Opinioni

Il processo Gafà-Avvenire. Le minacce "tipicità locali": quel torto fatto a Malta

Nello Scavo mercoledì 16 dicembre 2020

Ricordo quando, insieme ai nostri legali e ad alcuni dei giornalisti maltesi più vicini a Daphne Caruana Galizia, siamo stati accolti a La Valletta da una piccola folla urlante che ci rovesciava addosso (in italiano) insulti, improperi, minacce. Fin da quella prima udienza era stato chiaro a tutti che a tre anni dall’omicidio della giornalista maltese, in troppi ritengono ancora normale molestare i reporter potendo contare sull’impunità.

A Malta le tifoserie intossicano ogni dibattito. Ci sono cronisti che quasi non possono portare i figli a prendere un gelato senza mettere in conto il rischio che il sostenitore di un qualche esponente politico non si prenda la libertà di gridargli una parola di malaugurio, o peggio. Perciò a tanti nostri colleghi, e a una buona fetta di opinione pubblica locale, la notizia di una indagine spontanea della polizia per verificare la consistenza di una serie di minacce contro un giornalista straniero era stata accolta con sollievo.

Per la stessa ragione la sentenza con cui ieri è stato prosciolto «per insufficienza di prove» Neville Gafà (già coordinatore dell’ufficio del primo ministro maltese), accusato di quelle minacce all’indirizzo del sottoscritto, ha finito per scoraggiare molti. Manuel Delia, blogger e columnist del 'Times of Malta', ha parlato per tutti: «Questa sentenza ha un effetto agghiacciante sui giornalisti», perché «ancora una volta vediamo le nostre istituzioni rifiutarsi di proteggerli».

A complicare le cose c’è il sistema giudiziario di quel Paese, così antiquato e fuori equilibrio – o, se volete, così lontano dagli standard imposti da uno Stato di diritto degno di questo nome – che l’Unione Europea ne chiede con urgenza la riforma. Gran parte dei magistrati in servizio sono, infatti, di nomina politica diretta.
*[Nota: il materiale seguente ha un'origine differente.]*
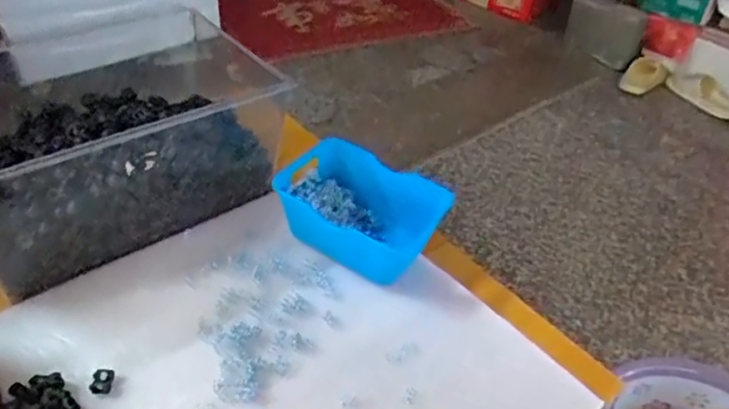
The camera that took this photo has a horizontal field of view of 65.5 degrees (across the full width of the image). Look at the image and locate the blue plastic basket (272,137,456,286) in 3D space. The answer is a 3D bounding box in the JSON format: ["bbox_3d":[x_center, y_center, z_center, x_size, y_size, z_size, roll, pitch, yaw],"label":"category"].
[{"bbox_3d":[-0.010,0.008,0.568,0.156,0.069,0.107,27,45,23],"label":"blue plastic basket"}]

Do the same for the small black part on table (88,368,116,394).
[{"bbox_3d":[-0.204,0.136,0.438,0.015,0.004,0.020,2,41,-5],"label":"small black part on table"}]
E può capitare che ex dirigenti di partito si ritrovino a presiedere processi contro i propri avversari politici o in favore dei propri ex compagni di scranno. Anche per questo i giornalisti non hanno mai avuto vita facile. Sempre ieri nel Palazzo di giustizia della capitale avrebbe dovuto chiudersi l’inchiesta pubblica (un sorta di Commissione d’inchiesta parallela a quella del Tribunale penale) su eventuali omissioni politiche nella morte della giornalista Daphne Caruana Galizia.
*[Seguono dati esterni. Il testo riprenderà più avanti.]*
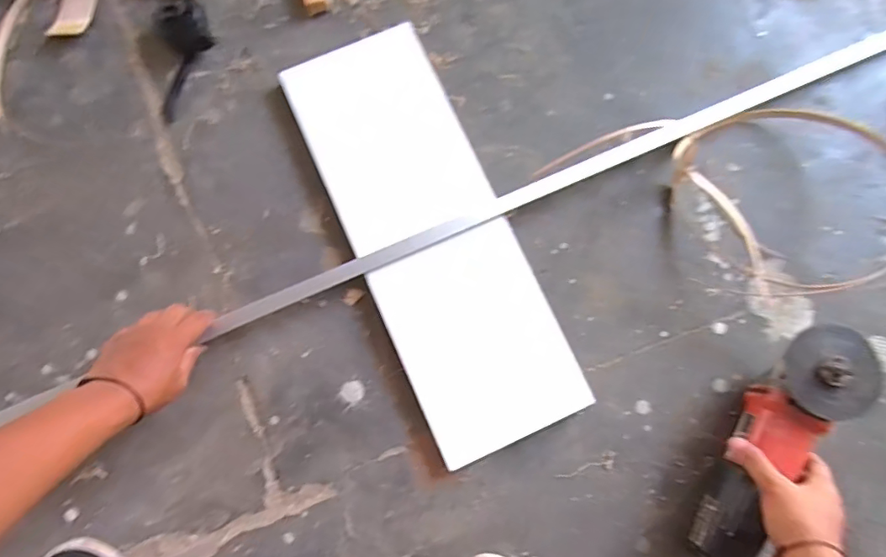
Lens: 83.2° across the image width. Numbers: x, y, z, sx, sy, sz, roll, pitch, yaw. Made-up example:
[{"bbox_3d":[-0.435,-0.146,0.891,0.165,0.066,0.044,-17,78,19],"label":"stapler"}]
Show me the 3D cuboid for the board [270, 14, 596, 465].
[{"bbox_3d":[-0.016,-0.054,0.574,0.173,0.022,0.490,-24,81,-4],"label":"board"}]

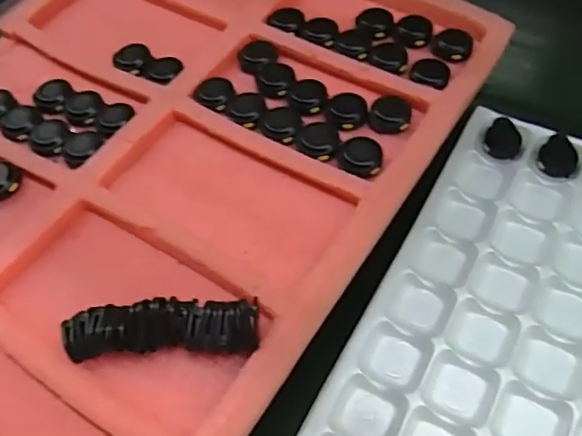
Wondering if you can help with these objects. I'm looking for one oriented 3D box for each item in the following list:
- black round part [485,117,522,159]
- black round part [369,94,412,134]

Il Governo aveva chiesto alla Corte di rispettare la scadenza del 15 dicembre e chiudere il caso con gli elementi raccolti finora. Inaspettatamente i magistrati si sono ribellati e, annunciando la rinuncia agli emolumenti, procederanno a numerose altre audizioni: giornalisti, giuristi, esponenti di maggioranza e opposizione. Tra loro anche i presunti mandanti dell’attentato contro la giornalista che aveva scoperchiato un sistema di interessi che tiene insieme politica e malaffare. Secondo la Commissione d’inchiesta, le autorità maltesi dell’epoca, pur al corrente delle minacce contro Daphne, non fecero nulla per proteggerla. Al contrario i legali degli imputati sostengono che quelle non erano propriamente minacce, ma «espressioni tipiche della cultura locale». Un argomento usato anche nel corso del processo, cominciato a ottobre, a carico di Neville Gafà che secondo la polizia maltese aveva diretto indirizzato minacce a chi scrive per quanto 'Avvenire' aveva pubblicato e ha ha continuato a documentare.

Gafà, già figura preminente nell’entourage del premier Muscat, a sua volta costretto alle dimissioni dopo l’omicidio di Caruana Galizia, dopo aver rivolto accuse alla organizzazioni umanitarie che sostengono la necessità del soccorso in mare per i migranti, si era rifiutato di rispondere a una mia domanda su Twitter non prima di un avvertimento: «Ferma i tuoi sporchi affari, oppure ti fermeremo noi». Quando gli chiesi a chi si riferisse, preferì non rispondere. Secondo la polizia di Malta, che aveva eseguito di propria iniziativa anche indagini informatiche sulle comunicazioni di Gafà, non vi era dubbio sulle intenzioni dell’imputato che aveva parzialmente confermato nel corso degli interrogatori, pur asserendo che si trattava di «opinioni politiche» manifestate con una certa irruenza «tipica della cultura locale ». Giustificazioni che hanno offeso tanti maltesi perbene. Passi pure per il nostro caso (non è escluso che la Polizia voglia fare ricorso contro la sentenza), ma davvero ci auguriamo che questa 'tipicità' non trasformi in farsa il processo da cui ci aspettiamo verità e giustizia per Daphne.